About this task ->
Which lines in the records below contain the word "fill"? Report each of them.

[Code change snippets]
* * *
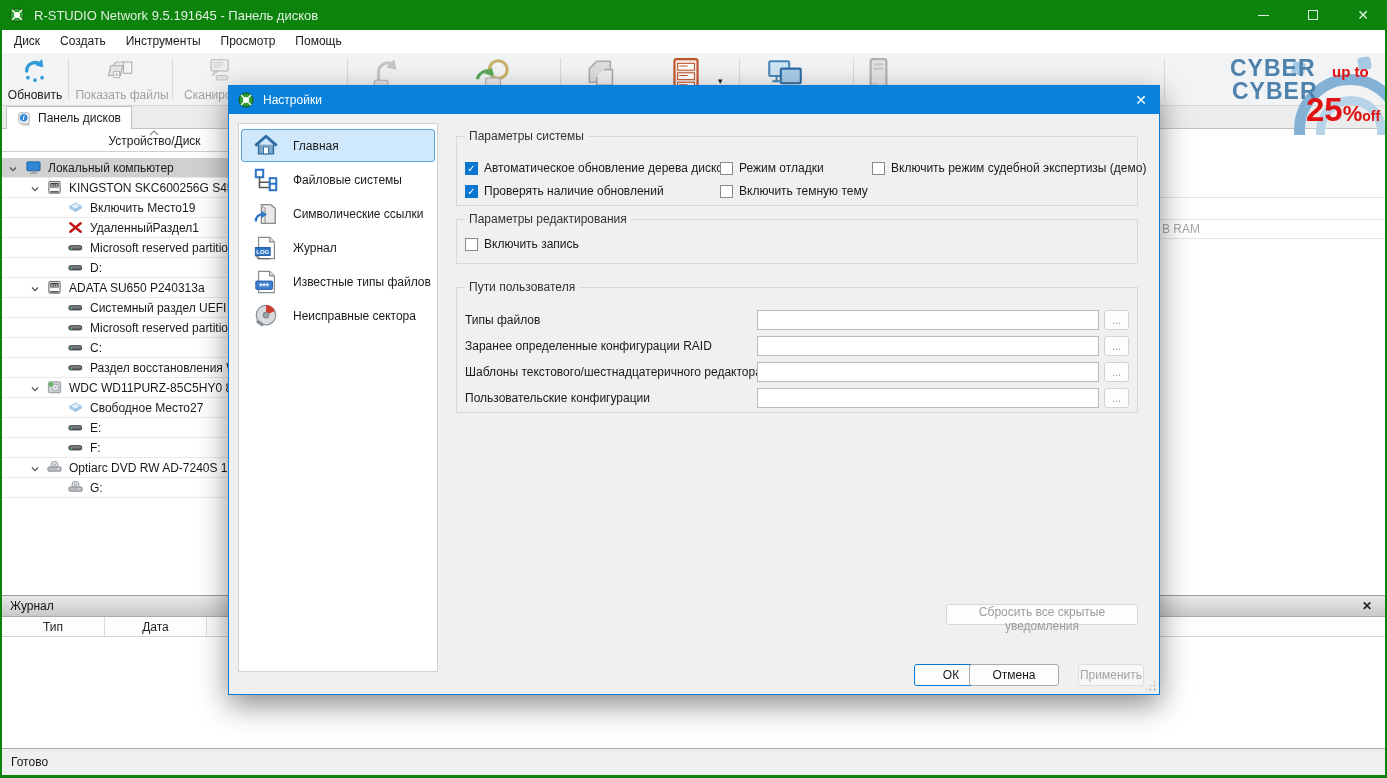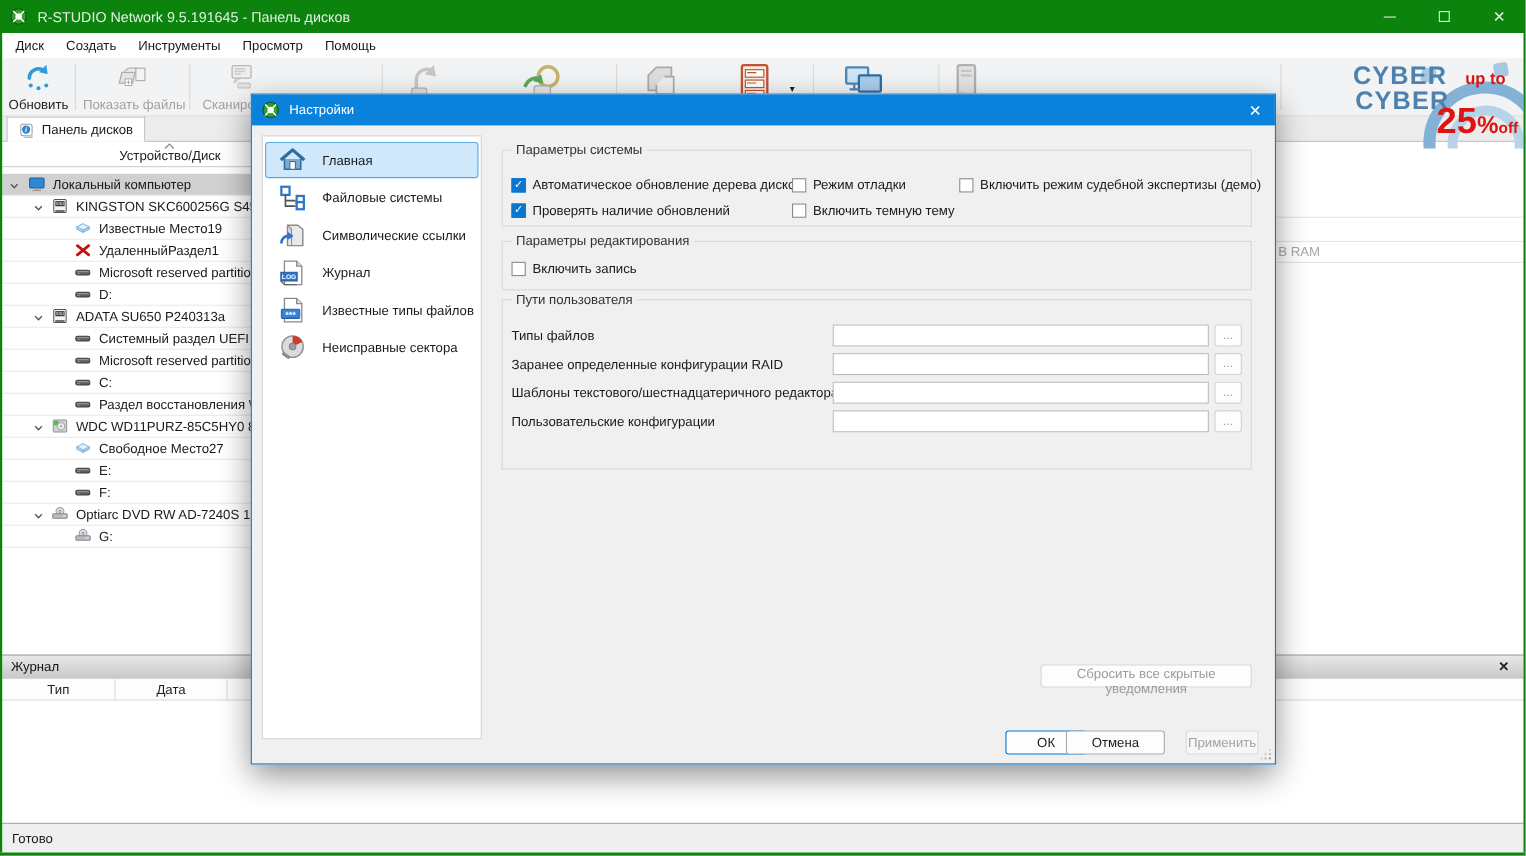--- a/index.html
+++ b/index.html
@@ -291,21 +291,21 @@
           <span class="tlabel" style="left:67px">KINGSTON SKC600256G S4500</span>
         </div>
         <div class="trow" style="top:68px">
           <span class="ticon icw" style="left:66px">
             <svg viewBox="0 0 16 16">
               <polygon points="8,3.5 14,6.8 8,10 2,6.8" fill="#e4f0fa" stroke="#86b9e4"></polygon>
               <polygon points="2,6.8 8,10 8,12 2,8.8" fill="#cbe1f4" stroke="#86b9e4"></polygon>
               <polygon points="14,6.8 8,10 8,12 14,8.8" fill="#b3d3ee" stroke="#86b9e4"></polygon>
             </svg>
           </span>
-          <span class="tlabel" style="left:88px">Известные Место19</span>
+          <span class="tlabel" style="left:88px">Включить Место19</span>
         </div>
         <div class="trow" style="top:88px">
           <span class="ticon icw" style="left:66px">
             <svg viewBox="0 0 16 16">
               <path d="M2.5 3.5 L13.5 12.5 M13.5 3.5 L2.5 12.5" stroke="#c11212" stroke-width="2.6" stroke-linecap="round"></path>
             </svg>
           </span>
           <span class="tlabel" style="left:88px">УдаленныйРаздел1</span>
         </div>
         <div class="trow" style="top:108px">
@@ -579,21 +579,21 @@
           <span class="olbl">Включить режим судебной экспертизы (демо)</span>
         </label>
       </div>
     <div class="gbox" id="gbox-editing" style="top:133px;height:45px">
       <span class="glabel">Параметры редактирования</span>
     <label class="opt" style="left:8px;top:17px">
           <span class="cb"></span>
           <span class="olbl">Включить запись</span>
         </label>
       </div>
-    <div class="gbox" id="gbox-paths" style="top:186px;height:155px">
+    <div class="gbox" id="gbox-paths" style="top:201px;height:126px">
       <span class="glabel">Пути пользователя</span>
     <div class="prow" style="top:22px">
           <span class="plbl">Типы файлов</span>
           <input class="pinput" style="">
           <button class="pbrowse">...</button>
         </div>
         <div class="prow" style="top:48px">
           <span class="plbl">Заранее определенные конфигурации RAID</span>
           <input class="pinput" style="">
           <button class="pbrowse">...</button>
* * *
Solution below ->
               <polygon points="8,3.5 14,6.8 8,10 2,6.8" fill="#e4f0fa" stroke="#86b9e4"></polygon>
               <polygon points="2,6.8 8,10 8,12 2,8.8" fill="#cbe1f4" stroke="#86b9e4"></polygon>
               <polygon points="14,6.8 8,10 8,12 14,8.8" fill="#b3d3ee" stroke="#86b9e4"></polygon>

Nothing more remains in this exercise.